Tease out where they are least comfortable – it’s incredibly rare to find people as, for example, competent working a room as presenting, writing an article or researching targets. BD is a broad range of skills.


Background checks

We’re all aware of the reputational picture that can be built through a review of social media. A similar approach can be applied to BD efforts, especially in areas where building a profile is important. Research:

  • Social Media. Check LinkedIn for quantity and quality of activity. How broad is their network? Do they at the minimum share and amplify their corporate content, do they comment on the activity of others, do they share additional insight? Is there balance? Very occasionally you find excessive posting, which can suggest LinkedIn is being used as the only BD channel, or that the applicant doesn’t get much else done.

  • Media: Is the applicant a talking head on issues and/or have they written by-lines? Getting published or quoted in the quality business press still has a direct ability to open doors.
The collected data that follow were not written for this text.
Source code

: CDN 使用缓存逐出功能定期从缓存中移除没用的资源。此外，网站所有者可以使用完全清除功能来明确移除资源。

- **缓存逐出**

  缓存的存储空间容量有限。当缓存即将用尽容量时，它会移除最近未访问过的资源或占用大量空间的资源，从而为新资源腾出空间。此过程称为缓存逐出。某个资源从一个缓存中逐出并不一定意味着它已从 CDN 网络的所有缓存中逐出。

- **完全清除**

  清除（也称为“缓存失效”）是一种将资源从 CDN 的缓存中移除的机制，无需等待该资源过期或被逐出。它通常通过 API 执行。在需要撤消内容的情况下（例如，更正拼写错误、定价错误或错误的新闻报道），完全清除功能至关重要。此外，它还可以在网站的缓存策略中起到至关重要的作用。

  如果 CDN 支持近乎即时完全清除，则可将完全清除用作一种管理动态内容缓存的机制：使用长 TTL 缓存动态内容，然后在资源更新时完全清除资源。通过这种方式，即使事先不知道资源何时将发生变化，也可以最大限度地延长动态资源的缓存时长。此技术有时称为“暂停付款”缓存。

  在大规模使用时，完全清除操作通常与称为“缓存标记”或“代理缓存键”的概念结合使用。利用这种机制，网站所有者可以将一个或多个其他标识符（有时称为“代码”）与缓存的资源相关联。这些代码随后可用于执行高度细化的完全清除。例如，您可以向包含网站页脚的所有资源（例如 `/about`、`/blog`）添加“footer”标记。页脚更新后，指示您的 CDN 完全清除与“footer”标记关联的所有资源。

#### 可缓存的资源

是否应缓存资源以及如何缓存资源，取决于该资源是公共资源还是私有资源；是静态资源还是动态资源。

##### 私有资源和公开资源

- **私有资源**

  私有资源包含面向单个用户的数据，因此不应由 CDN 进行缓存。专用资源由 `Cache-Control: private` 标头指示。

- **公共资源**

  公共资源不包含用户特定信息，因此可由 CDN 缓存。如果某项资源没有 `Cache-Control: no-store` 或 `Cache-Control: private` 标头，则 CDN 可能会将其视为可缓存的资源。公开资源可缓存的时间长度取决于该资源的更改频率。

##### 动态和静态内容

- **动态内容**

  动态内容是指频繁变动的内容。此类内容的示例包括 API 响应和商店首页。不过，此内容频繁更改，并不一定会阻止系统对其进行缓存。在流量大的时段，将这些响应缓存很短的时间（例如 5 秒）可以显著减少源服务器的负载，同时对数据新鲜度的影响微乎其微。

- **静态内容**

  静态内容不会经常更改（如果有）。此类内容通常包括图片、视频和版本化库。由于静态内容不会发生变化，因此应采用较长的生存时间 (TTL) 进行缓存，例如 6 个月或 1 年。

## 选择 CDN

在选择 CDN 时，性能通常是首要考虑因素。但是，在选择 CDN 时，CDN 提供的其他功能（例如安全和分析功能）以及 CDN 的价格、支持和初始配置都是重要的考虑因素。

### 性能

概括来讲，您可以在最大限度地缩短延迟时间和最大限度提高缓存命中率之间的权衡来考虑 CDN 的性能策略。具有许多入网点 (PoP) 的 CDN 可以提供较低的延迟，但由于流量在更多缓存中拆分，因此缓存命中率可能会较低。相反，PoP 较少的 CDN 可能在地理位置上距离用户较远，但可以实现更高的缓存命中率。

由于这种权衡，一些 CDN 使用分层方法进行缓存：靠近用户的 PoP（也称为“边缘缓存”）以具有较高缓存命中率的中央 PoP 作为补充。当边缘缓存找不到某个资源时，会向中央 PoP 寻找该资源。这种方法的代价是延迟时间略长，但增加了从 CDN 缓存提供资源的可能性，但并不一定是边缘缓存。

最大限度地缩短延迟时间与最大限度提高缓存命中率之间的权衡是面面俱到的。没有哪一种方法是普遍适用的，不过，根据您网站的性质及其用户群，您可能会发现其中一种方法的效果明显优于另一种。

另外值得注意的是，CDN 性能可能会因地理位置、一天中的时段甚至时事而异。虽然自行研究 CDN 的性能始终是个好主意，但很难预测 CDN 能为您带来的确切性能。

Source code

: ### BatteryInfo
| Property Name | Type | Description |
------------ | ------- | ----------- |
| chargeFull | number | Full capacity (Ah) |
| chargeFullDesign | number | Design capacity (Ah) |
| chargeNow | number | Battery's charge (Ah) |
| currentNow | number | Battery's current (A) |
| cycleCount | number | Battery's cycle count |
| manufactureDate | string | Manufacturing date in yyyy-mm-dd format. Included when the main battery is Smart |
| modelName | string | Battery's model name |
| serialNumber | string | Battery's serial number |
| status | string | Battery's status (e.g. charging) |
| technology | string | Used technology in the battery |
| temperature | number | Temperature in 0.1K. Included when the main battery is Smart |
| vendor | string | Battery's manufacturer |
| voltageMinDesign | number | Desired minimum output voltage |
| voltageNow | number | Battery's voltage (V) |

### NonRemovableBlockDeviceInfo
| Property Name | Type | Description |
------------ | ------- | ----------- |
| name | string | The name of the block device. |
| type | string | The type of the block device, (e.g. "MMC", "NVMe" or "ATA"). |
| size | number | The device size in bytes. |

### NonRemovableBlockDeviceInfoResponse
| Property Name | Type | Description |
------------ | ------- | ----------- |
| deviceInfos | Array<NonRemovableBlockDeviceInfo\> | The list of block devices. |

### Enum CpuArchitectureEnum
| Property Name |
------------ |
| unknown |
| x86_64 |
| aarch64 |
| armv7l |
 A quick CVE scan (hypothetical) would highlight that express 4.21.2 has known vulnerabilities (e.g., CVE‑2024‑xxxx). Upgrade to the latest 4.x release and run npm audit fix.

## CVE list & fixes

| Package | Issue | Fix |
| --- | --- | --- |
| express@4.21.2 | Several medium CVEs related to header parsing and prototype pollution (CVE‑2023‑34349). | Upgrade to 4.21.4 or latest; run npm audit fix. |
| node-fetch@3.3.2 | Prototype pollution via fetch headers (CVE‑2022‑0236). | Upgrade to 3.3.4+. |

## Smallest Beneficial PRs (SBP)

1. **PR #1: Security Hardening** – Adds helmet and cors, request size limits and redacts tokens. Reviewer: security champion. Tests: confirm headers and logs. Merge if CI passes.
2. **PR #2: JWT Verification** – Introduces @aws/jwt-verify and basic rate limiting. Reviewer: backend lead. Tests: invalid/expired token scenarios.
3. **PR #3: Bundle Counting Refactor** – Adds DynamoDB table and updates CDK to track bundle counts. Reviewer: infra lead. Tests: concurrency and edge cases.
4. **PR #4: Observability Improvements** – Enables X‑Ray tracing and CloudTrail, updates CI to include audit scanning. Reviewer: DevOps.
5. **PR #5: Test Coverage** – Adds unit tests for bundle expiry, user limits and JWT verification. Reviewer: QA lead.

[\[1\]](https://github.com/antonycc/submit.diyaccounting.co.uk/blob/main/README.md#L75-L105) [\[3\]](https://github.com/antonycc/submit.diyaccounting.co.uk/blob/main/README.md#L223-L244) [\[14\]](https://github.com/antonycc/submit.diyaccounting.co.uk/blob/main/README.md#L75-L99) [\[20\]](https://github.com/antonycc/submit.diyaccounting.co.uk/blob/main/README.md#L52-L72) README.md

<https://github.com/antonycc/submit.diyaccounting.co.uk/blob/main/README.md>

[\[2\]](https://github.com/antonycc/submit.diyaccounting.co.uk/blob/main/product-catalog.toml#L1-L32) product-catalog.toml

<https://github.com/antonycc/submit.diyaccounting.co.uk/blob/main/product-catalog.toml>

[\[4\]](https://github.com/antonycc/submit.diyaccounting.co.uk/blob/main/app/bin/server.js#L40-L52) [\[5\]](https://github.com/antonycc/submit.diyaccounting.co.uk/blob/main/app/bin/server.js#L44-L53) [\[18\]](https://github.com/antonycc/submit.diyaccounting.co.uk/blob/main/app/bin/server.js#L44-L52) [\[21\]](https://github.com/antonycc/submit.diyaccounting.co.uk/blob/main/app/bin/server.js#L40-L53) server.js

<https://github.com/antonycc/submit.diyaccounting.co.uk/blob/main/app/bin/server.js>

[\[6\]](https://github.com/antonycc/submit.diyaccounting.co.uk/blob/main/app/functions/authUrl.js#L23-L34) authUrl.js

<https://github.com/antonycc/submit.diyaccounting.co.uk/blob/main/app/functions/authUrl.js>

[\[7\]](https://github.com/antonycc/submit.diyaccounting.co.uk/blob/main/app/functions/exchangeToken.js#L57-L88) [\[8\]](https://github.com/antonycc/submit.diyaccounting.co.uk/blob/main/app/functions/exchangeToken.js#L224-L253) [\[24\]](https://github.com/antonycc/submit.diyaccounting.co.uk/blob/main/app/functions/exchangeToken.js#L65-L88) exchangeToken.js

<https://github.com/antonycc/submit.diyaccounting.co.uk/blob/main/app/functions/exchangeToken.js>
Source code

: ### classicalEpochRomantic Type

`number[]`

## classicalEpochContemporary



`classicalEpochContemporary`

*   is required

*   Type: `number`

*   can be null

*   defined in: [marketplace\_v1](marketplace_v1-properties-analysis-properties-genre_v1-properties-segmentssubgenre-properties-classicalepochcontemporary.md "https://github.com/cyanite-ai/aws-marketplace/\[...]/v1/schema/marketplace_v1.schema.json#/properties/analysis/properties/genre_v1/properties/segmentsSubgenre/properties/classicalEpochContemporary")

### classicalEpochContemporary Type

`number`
  • Content: How often do they (or did they…) present at conferences or internal seminars and webinars? What thought leadership have they led – and what was the result?

Human sources

Whether you gather opinion internally, or outsource the exercise to experts, it's straightforward to expand a reputational DD to include BD competencies. Discussions with former clients, competitors, former employees etc around their BD proactivity, attitudes on BD vs fee earning, how they contributed to big wins can corroborate claims or raise questions to be addressed.


Typical findings can highlight that a client might not follow a partner, that an account is a collective effort, or indeed that the individual is selling themselves short and are in fact more central than they appreciated.